Configuring the VEDA API

  1. Find your veda sandbox IP located at "public_ip" under "veda_sandbox" in the auto-generated `terraform.tfstate` file:

    {
        "version": 3,
    	...
        "modules": [
            {
                "path": [
                    "root"
                ],
                "outputs": {},
                "resources": {
    				...
    				"aws_instance.sandbox-veda": {
    			    "type": "aws_instance",
    			    "depends_on": [
            			"aws_iam_role.veda_sandbox",
           				"aws_security_group.sec_sandbox"
        			],
    				"id": "yro_sandbox",
    			...
     			...
    			    "primary": {
    	        		...
        			    "attributes": {
    						...
        			        "public_ip": "52.91.206.12", # <--HERE
    ...
  2. Navigate to http://${VEDA_SANDBOX_IP}:8000/admin
    1. In DjangoOauthToolkit>Applications click 'add application' (Upper Right Corner)
    2. Setup the new record with the following entries:

      Client id: # Make a note of this
      User: 1 # (Staff/Superuser)
      Redirect uris: 
          'http://localhost:8000/o/token'
      Client type: Confidential
      Authorization grant type: Client credentials 
      Client secret: # Make a note of this
      Name: ${ANY_RANDOM_STRING}
      Skip authorization: True
      
      

  3. SSH into your ec2 instance's public ip (in the terraform generated 'terraform.tfstate' file) and edit the 'edx-video-worker/instance_config.yaml' file.

    ...
    ## VEDA API Auth
    veda_api_url: http://${VEDA_SANDBOX_IP}:8000/api
    veda_auth_url: http://${VEDA_SANDBOX_IP}:8000/veda_auth
    veda_client_id: ${OAUTHTOOLKIT_CLIENT}
    veda_secret_key: ${OAUTHTOOLKIT_CLIENT_SECRET}
    veda_token_url: http://${VEDA_SANDBOX_IP}:8000/o/token
    veda_base_url: http://${VEDA_SANDBOX_IP}:8000/
    ...

    Then from the prompt run the following commands:

    nohup /home/ec2-user/edx-video-worker/worker.sh &>/home/ec2-user/logs/worker.out&
    

Running


You should now be able to upload a video file (here's a sample) and have it process (you might need to get a snack, this can be slow).

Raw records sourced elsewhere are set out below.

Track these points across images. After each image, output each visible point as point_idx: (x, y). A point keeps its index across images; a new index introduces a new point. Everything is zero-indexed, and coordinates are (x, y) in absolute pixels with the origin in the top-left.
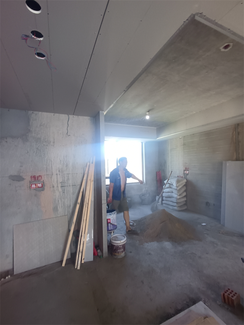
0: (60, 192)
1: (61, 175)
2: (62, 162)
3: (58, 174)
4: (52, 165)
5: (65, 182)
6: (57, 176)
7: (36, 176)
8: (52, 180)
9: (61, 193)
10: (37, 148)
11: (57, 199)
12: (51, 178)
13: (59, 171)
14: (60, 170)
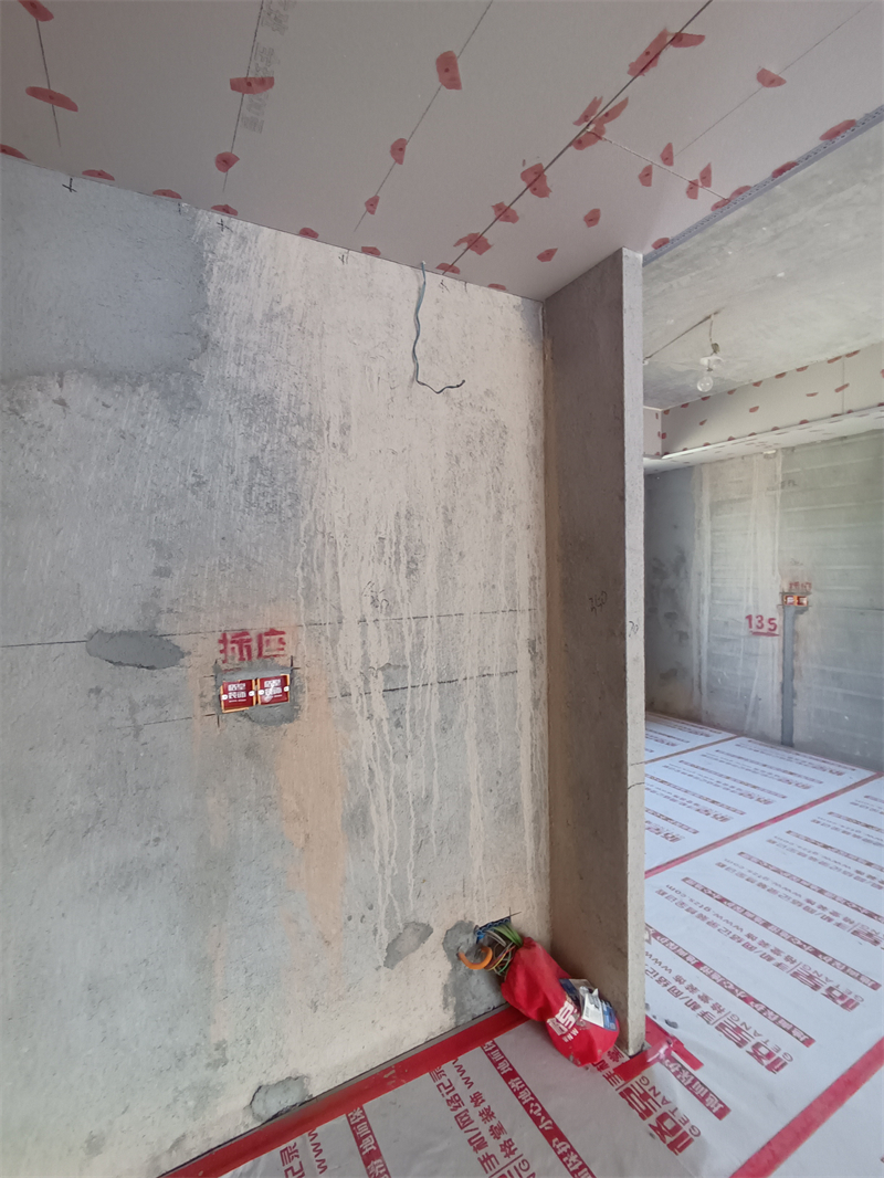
0: (380, 727)
1: (382, 624)
2: (387, 549)
3: (369, 619)
4: (335, 563)
5: (405, 667)
6: (363, 634)
7: (253, 635)
8: (341, 654)
9: (386, 729)
10: (253, 459)
11: (365, 765)
12: (334, 642)
13: (374, 601)
14: (381, 597)
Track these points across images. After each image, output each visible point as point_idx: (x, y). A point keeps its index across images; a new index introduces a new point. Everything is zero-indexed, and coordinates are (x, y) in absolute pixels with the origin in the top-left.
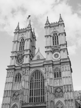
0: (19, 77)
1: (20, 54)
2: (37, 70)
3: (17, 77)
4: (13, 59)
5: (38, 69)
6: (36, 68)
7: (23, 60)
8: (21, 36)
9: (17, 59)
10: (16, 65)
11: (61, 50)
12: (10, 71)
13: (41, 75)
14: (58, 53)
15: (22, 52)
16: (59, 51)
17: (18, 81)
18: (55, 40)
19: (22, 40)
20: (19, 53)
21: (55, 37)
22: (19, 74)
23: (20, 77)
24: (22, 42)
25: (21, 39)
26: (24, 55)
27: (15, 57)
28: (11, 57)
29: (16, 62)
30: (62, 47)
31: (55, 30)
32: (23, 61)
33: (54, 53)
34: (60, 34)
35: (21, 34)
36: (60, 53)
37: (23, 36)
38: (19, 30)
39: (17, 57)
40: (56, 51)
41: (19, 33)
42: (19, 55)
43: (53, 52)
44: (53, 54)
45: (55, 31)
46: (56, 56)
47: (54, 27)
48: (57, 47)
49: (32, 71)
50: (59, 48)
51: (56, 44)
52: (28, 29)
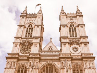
1: (27, 41)
2: (50, 64)
3: (21, 70)
4: (16, 46)
5: (51, 62)
6: (49, 61)
7: (30, 49)
8: (28, 21)
9: (22, 47)
10: (21, 54)
11: (81, 43)
12: (11, 61)
14: (77, 46)
15: (29, 39)
16: (79, 45)
18: (73, 31)
19: (29, 26)
20: (26, 39)
21: (72, 28)
22: (23, 66)
23: (24, 70)
24: (30, 28)
25: (29, 24)
26: (32, 44)
27: (19, 44)
28: (13, 43)
29: (20, 50)
30: (82, 40)
31: (72, 21)
32: (30, 51)
34: (79, 25)
35: (30, 19)
36: (79, 46)
37: (31, 21)
38: (27, 15)
39: (22, 45)
40: (75, 44)
41: (27, 17)
42: (26, 42)
43: (71, 45)
45: (72, 22)
46: (75, 49)
47: (71, 18)
48: (76, 39)
49: (42, 65)
50: (79, 41)
51: (73, 36)
52: (38, 14)
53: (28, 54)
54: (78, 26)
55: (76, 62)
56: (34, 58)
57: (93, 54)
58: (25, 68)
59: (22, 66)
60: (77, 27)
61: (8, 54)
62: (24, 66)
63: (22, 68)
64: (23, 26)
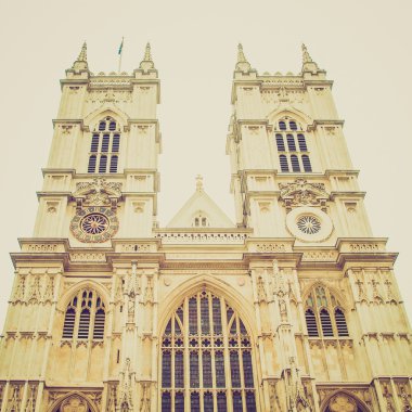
0: (86, 312)
1: (98, 189)
2: (204, 286)
3: (79, 309)
4: (52, 208)
6: (199, 272)
7: (116, 220)
9: (80, 211)
10: (74, 243)
11: (331, 199)
12: (35, 271)
13: (230, 312)
14: (317, 211)
15: (108, 181)
16: (323, 204)
17: (83, 334)
18: (292, 148)
20: (91, 181)
21: (289, 136)
22: (88, 294)
23: (93, 311)
24: (107, 135)
26: (122, 199)
27: (66, 199)
28: (40, 195)
29: (72, 228)
30: (334, 186)
31: (285, 106)
32: (116, 229)
33: (298, 211)
34: (317, 123)
36: (324, 210)
38: (89, 77)
39: (79, 204)
40: (305, 203)
41: (90, 90)
42: (93, 192)
43: (288, 204)
44: (289, 210)
45: (286, 111)
46: (309, 225)
47: (282, 93)
48: (309, 181)
49: (173, 287)
50: (320, 187)
51: (296, 169)
52: (139, 76)
53: (108, 244)
54: (312, 129)
55: (314, 275)
56: (135, 259)
57: (384, 242)
58: (99, 300)
59: (82, 292)
60: (308, 131)
61: (22, 242)
62: (91, 294)
63: (84, 303)
64: (78, 126)
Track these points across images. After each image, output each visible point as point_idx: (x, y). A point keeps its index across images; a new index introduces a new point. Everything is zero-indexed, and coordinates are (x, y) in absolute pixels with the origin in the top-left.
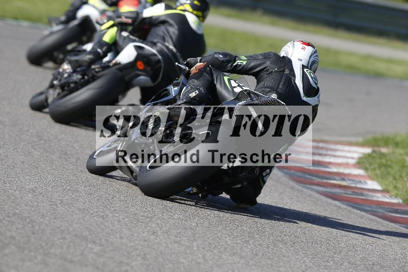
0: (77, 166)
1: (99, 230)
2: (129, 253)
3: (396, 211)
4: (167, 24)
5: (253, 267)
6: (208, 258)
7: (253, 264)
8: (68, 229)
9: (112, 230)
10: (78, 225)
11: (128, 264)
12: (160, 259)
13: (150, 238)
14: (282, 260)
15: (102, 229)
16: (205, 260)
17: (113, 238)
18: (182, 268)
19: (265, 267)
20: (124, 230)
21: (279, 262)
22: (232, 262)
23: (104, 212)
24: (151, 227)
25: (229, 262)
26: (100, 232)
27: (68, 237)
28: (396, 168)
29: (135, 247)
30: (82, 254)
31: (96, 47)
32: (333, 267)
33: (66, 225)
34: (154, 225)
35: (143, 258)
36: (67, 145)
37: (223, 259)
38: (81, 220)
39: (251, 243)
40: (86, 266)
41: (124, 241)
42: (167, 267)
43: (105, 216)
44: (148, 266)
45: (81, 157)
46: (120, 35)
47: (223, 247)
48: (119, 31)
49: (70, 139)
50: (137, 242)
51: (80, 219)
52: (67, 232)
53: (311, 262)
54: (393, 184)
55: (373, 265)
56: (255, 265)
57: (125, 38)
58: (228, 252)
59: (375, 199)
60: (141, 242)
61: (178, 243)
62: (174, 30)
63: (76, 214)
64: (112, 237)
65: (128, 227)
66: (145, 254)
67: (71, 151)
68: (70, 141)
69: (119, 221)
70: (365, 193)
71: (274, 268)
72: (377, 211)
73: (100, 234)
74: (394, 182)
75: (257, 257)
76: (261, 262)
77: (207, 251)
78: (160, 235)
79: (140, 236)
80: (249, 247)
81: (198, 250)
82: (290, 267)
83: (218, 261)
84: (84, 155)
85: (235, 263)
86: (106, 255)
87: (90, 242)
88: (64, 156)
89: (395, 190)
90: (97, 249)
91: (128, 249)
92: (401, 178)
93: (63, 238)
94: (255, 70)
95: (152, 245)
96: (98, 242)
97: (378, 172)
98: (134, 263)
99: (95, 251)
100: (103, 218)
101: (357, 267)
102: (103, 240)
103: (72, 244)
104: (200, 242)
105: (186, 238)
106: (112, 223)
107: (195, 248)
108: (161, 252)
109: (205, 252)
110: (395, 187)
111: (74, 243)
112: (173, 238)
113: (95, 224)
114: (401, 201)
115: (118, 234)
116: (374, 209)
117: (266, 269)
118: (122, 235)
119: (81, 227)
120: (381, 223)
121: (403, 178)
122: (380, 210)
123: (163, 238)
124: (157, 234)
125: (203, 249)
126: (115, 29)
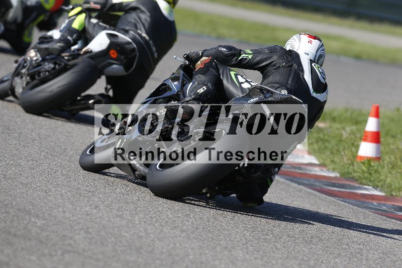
0: (20, 141)
1: (43, 204)
2: (72, 227)
3: (334, 185)
4: (138, 11)
5: (194, 241)
6: (149, 231)
7: (193, 237)
8: (12, 203)
9: (54, 204)
10: (22, 199)
11: (71, 238)
12: (103, 233)
13: (92, 211)
14: (223, 233)
15: (45, 203)
16: (147, 234)
17: (56, 213)
18: (124, 242)
19: (206, 241)
20: (67, 204)
21: (220, 236)
22: (174, 236)
23: (47, 186)
24: (94, 201)
25: (170, 235)
26: (44, 206)
27: (11, 211)
28: (333, 142)
29: (78, 221)
30: (25, 228)
31: (66, 35)
32: (273, 241)
33: (10, 199)
34: (96, 199)
35: (86, 232)
36: (10, 120)
37: (165, 232)
38: (25, 194)
39: (192, 217)
40: (30, 239)
41: (67, 215)
42: (109, 240)
43: (47, 191)
44: (91, 240)
45: (23, 132)
46: (89, 22)
47: (164, 221)
48: (88, 18)
49: (13, 114)
50: (79, 216)
51: (23, 193)
52: (10, 206)
53: (250, 235)
54: (330, 158)
55: (312, 238)
56: (196, 239)
57: (95, 25)
58: (169, 226)
59: (313, 173)
60: (84, 216)
61: (120, 216)
62: (145, 17)
63: (19, 189)
64: (55, 211)
65: (71, 201)
66: (88, 228)
67: (14, 126)
68: (13, 116)
69: (62, 195)
70: (303, 167)
71: (214, 241)
72: (315, 184)
73: (43, 208)
74: (332, 156)
75: (198, 231)
76: (201, 236)
77: (149, 224)
78: (102, 210)
79: (82, 210)
80: (190, 220)
81: (140, 224)
82: (230, 240)
83: (159, 235)
84: (26, 130)
85: (176, 236)
86: (49, 229)
87: (34, 216)
88: (6, 131)
89: (333, 164)
90: (40, 223)
91: (71, 223)
92: (338, 153)
93: (7, 212)
94: (262, 65)
95: (95, 219)
96: (41, 216)
97: (315, 146)
98: (77, 237)
99: (38, 225)
100: (46, 193)
101: (296, 240)
102: (46, 215)
103: (15, 218)
104: (141, 216)
105: (128, 212)
106: (54, 197)
107: (137, 222)
108: (104, 227)
109: (147, 226)
110: (333, 161)
111: (18, 217)
112: (115, 212)
113: (38, 198)
114: (338, 175)
115: (61, 208)
116: (312, 183)
117: (207, 243)
118: (65, 209)
119: (25, 202)
120: (319, 196)
121: (340, 152)
122: (317, 184)
123: (105, 212)
124: (100, 208)
125: (145, 222)
126: (83, 15)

Eventually it should resolve to look like this:


Not working?

Let's check the logs. You can find your video pipeline sandbox's ec2 public IP in the terraform generated 'terraform.tfstate' file

Logs are accessible here:

Logs
ssh -i {{your_aws_ssh_key}} ec2-user@{{video pipeline sandbox's ec2 public IP}}


	# Django Output
	cat ~/logs/server.out 


	# Ingest (File Intake)
	cat ~/logs/ingest.out 


	# Deliver (File Upload to Endpoint)
	cat ~/logs/deliver.out 


	# Worker (Celery Encode Worker (edx-video-worker output)
	cat ~/logs/worker.out 


	# RabbitMQ Output
	cat ~/logs/rabbit.out 


While this EC2 instance is up, do NOT remove the openveda repo on your local machine. Terraform leaves a bunch of state information (in the form of 'terraform.tfstate' files) that terraform will need that to eventually move to the next step:

Shut it down

  1. cd into openveda/terraform

    terraform destroy





Notes:

  1. Adapted from the edx-platform wiki
  2. The course_video_upload_token can be any non-null string, and it is important in production, where we need to differentiate between thousands of video workflows, on the sandbox we're simply using a single workflow, so use any non-null string, but track it, as you'll need it in the django admin of your veda instance.
  3. This is extremely bad and shameful. Do NOT use this in a production setting. You should follow the instructions of your friendly devops engineer.
  4. Don't forget to terminate your EC2 instance!